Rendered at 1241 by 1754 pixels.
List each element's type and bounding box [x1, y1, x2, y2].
============================================================
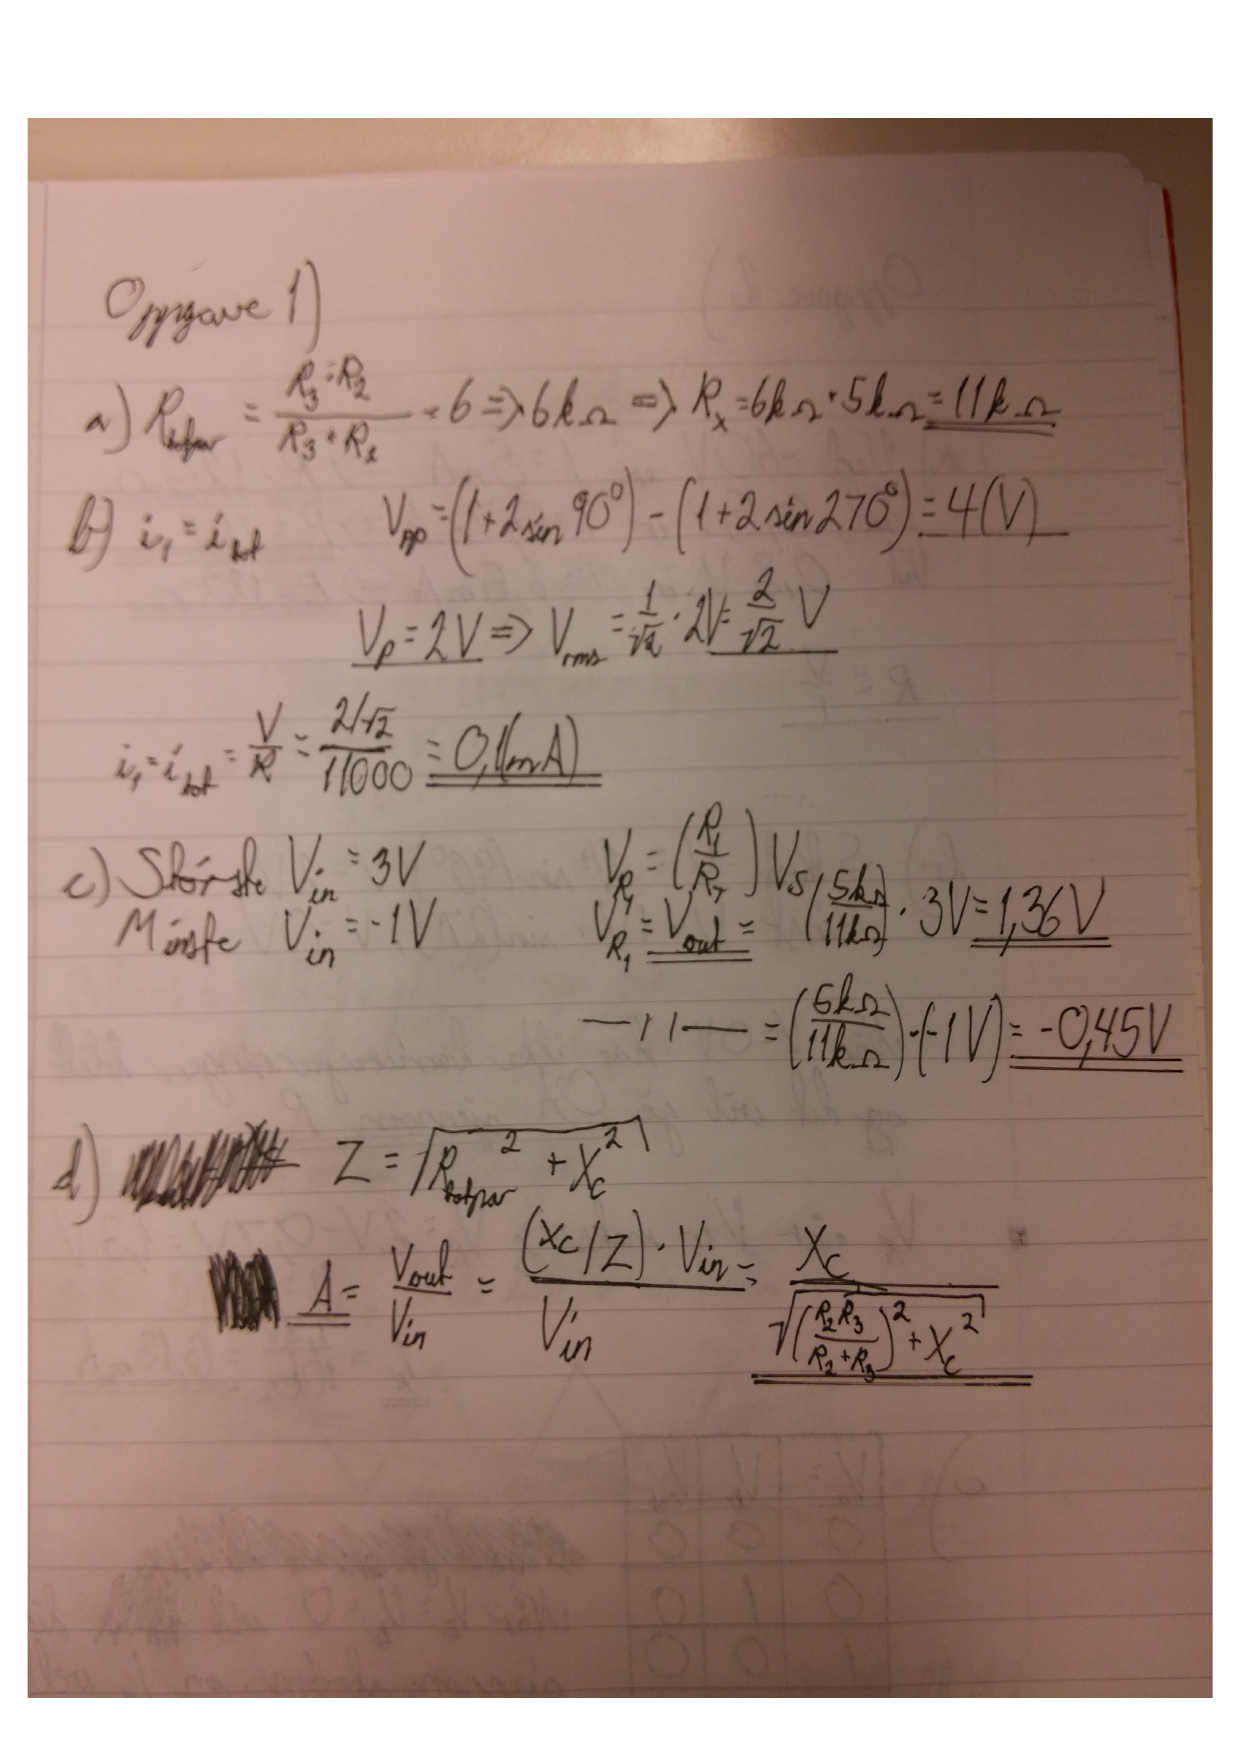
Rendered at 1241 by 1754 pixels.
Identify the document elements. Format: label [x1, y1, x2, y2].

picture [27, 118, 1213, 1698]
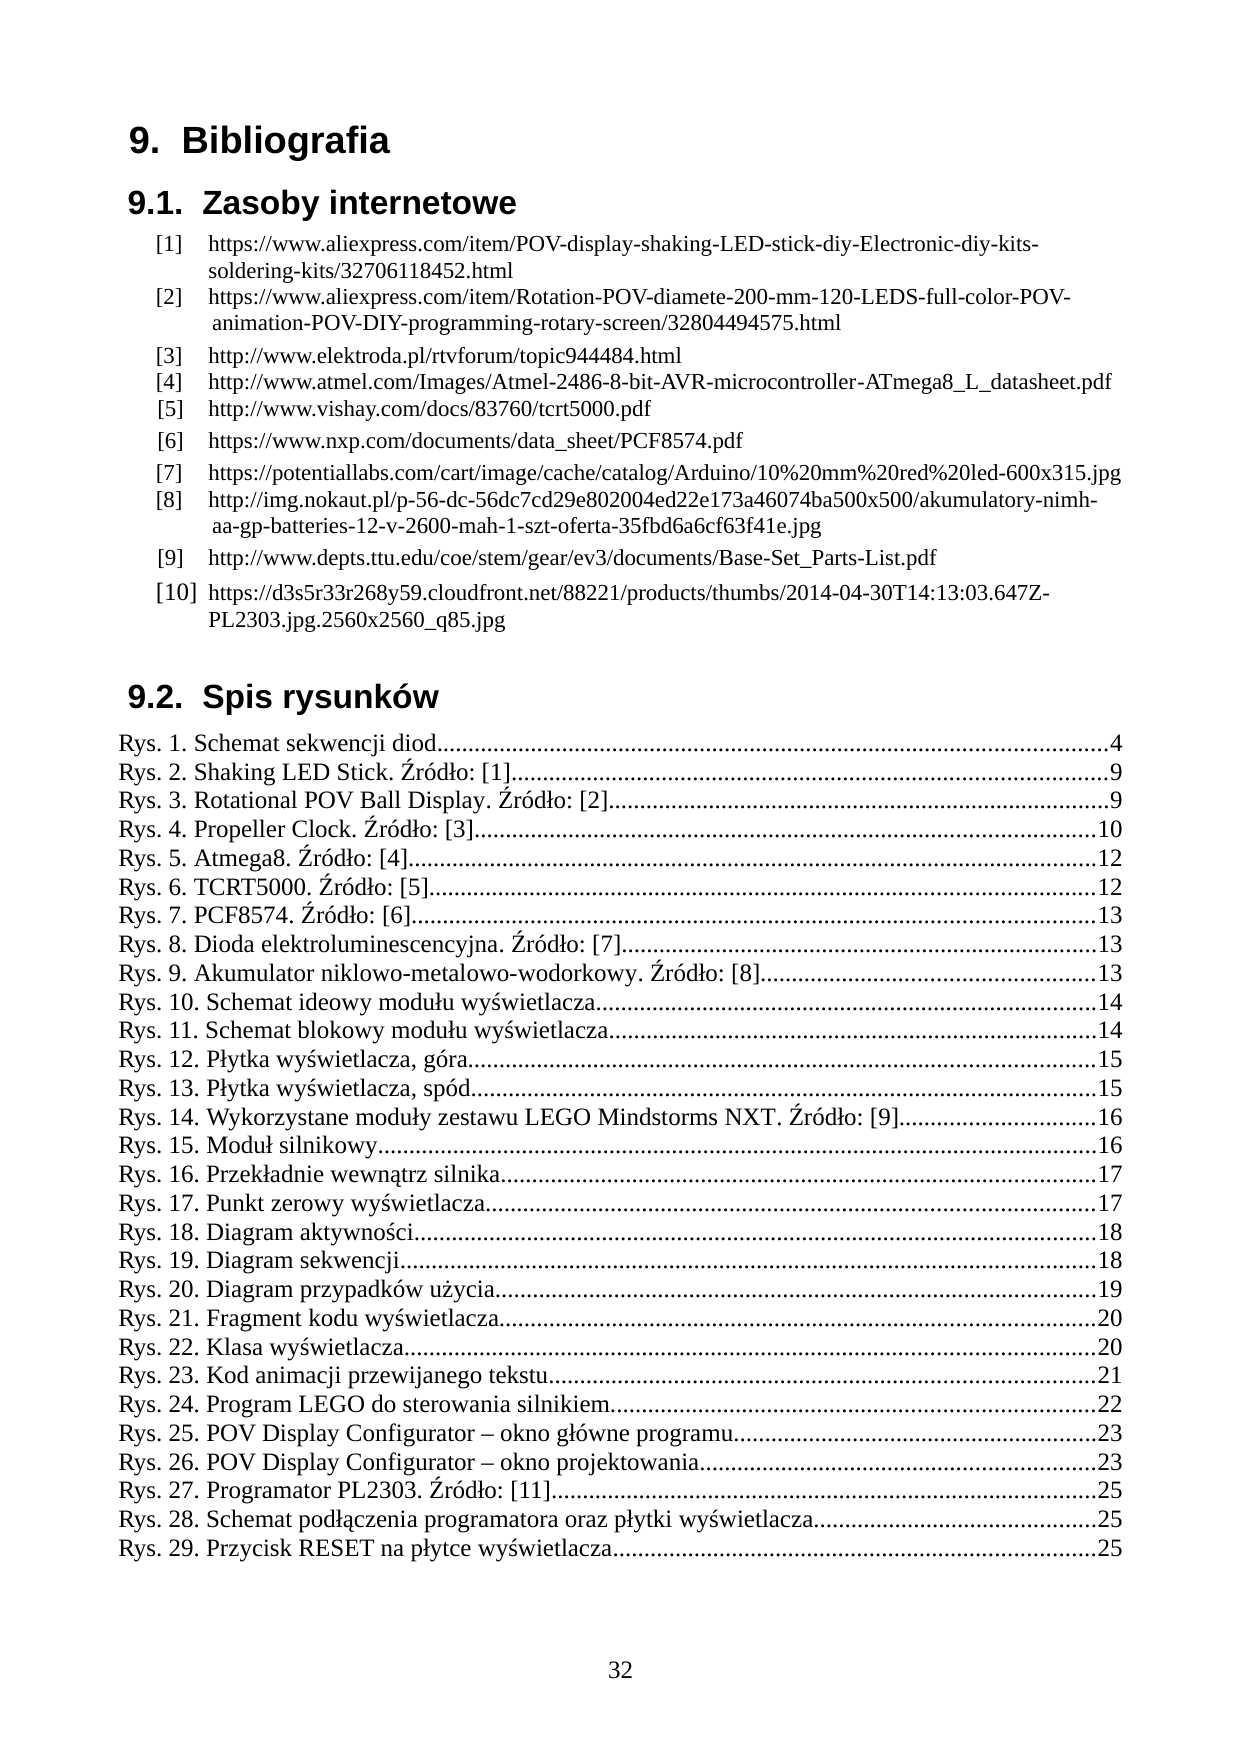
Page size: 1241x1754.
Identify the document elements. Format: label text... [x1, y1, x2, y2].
============================================================
WHAT IS BEING ASKED
Please revise the stretch of the listing from the line containing "Page size: 1241x1754." through the line containing "Identify the document elements. Format: label text...", replacing "document elements" with "page elements" and leaving everything else unchanged. Give only those revised lines.

RESPONSE TO THIS TASK
Page size: 1241x1754.
Identify the page elements. Format: label text... [x1, y1, x2, y2].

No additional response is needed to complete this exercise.